Data shown:
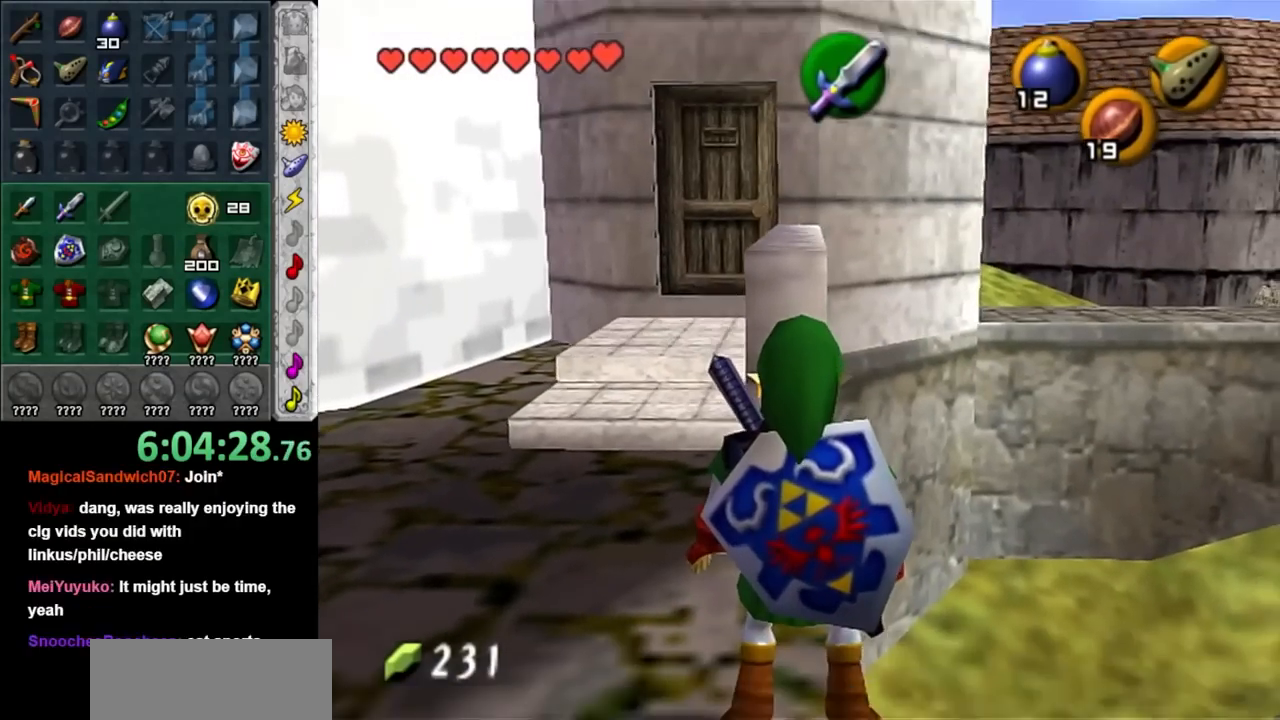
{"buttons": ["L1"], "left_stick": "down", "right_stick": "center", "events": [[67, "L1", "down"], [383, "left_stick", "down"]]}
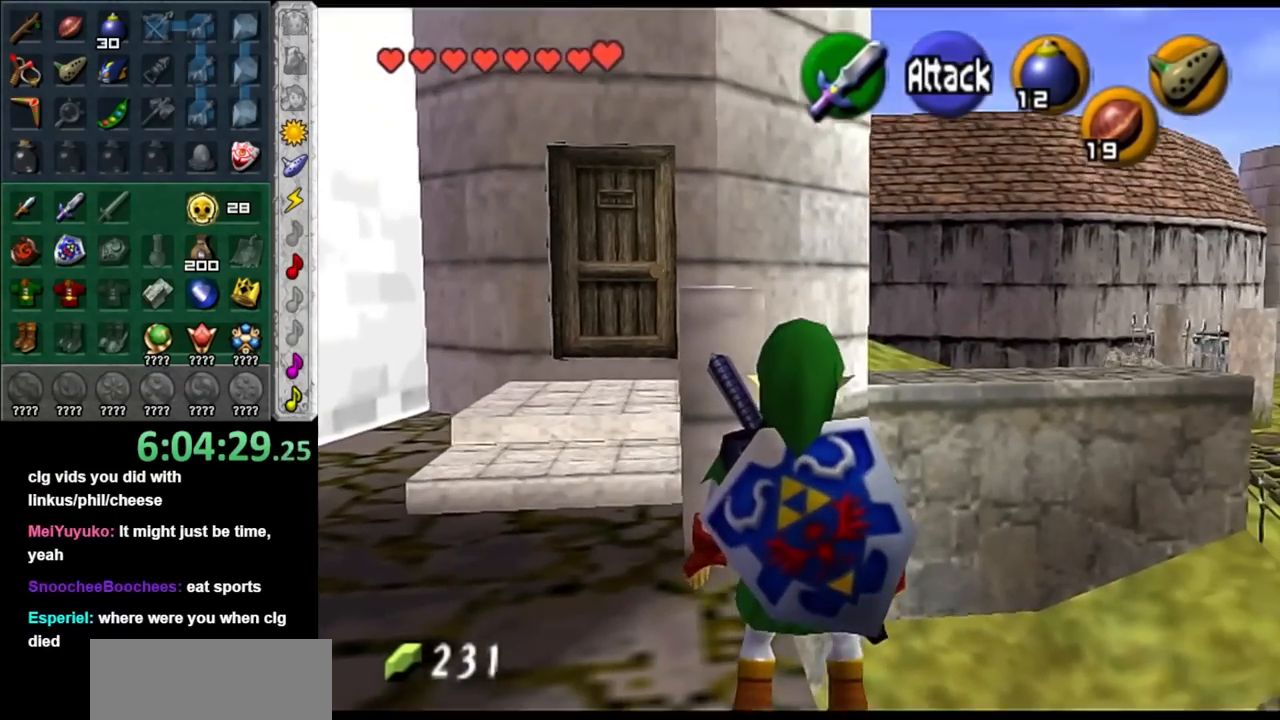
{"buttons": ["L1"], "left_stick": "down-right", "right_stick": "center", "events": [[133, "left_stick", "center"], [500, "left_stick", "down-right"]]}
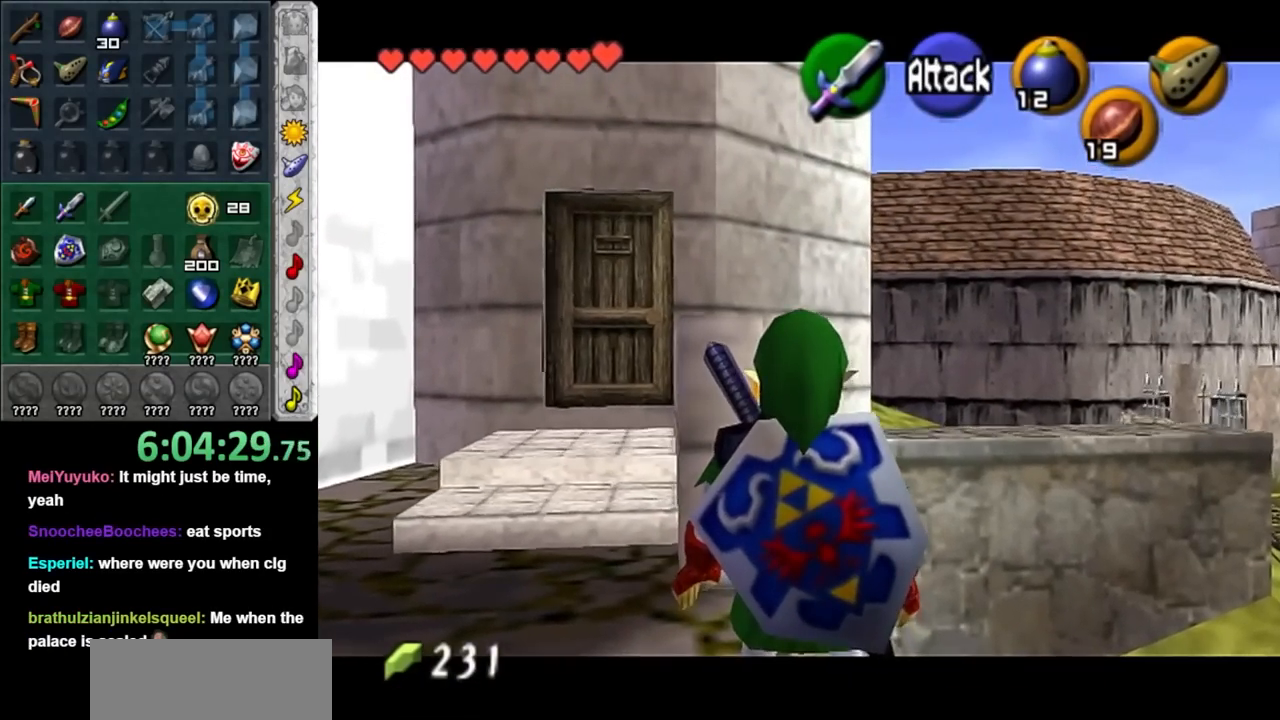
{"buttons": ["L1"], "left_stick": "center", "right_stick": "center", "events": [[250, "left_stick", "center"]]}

Task to carry out: Copy out all of the data word for word. Do not carry over any picture.

Written answer:
{"buttons": ["L1"], "left_stick": "down", "right_stick": "center", "events": [[67, "L1", "down"], [383, "left_stick", "down"]]}
{"buttons": ["L1"], "left_stick": "down-right", "right_stick": "center", "events": [[133, "left_stick", "center"], [500, "left_stick", "down-right"]]}
{"buttons": ["L1"], "left_stick": "center", "right_stick": "center", "events": [[250, "left_stick", "center"]]}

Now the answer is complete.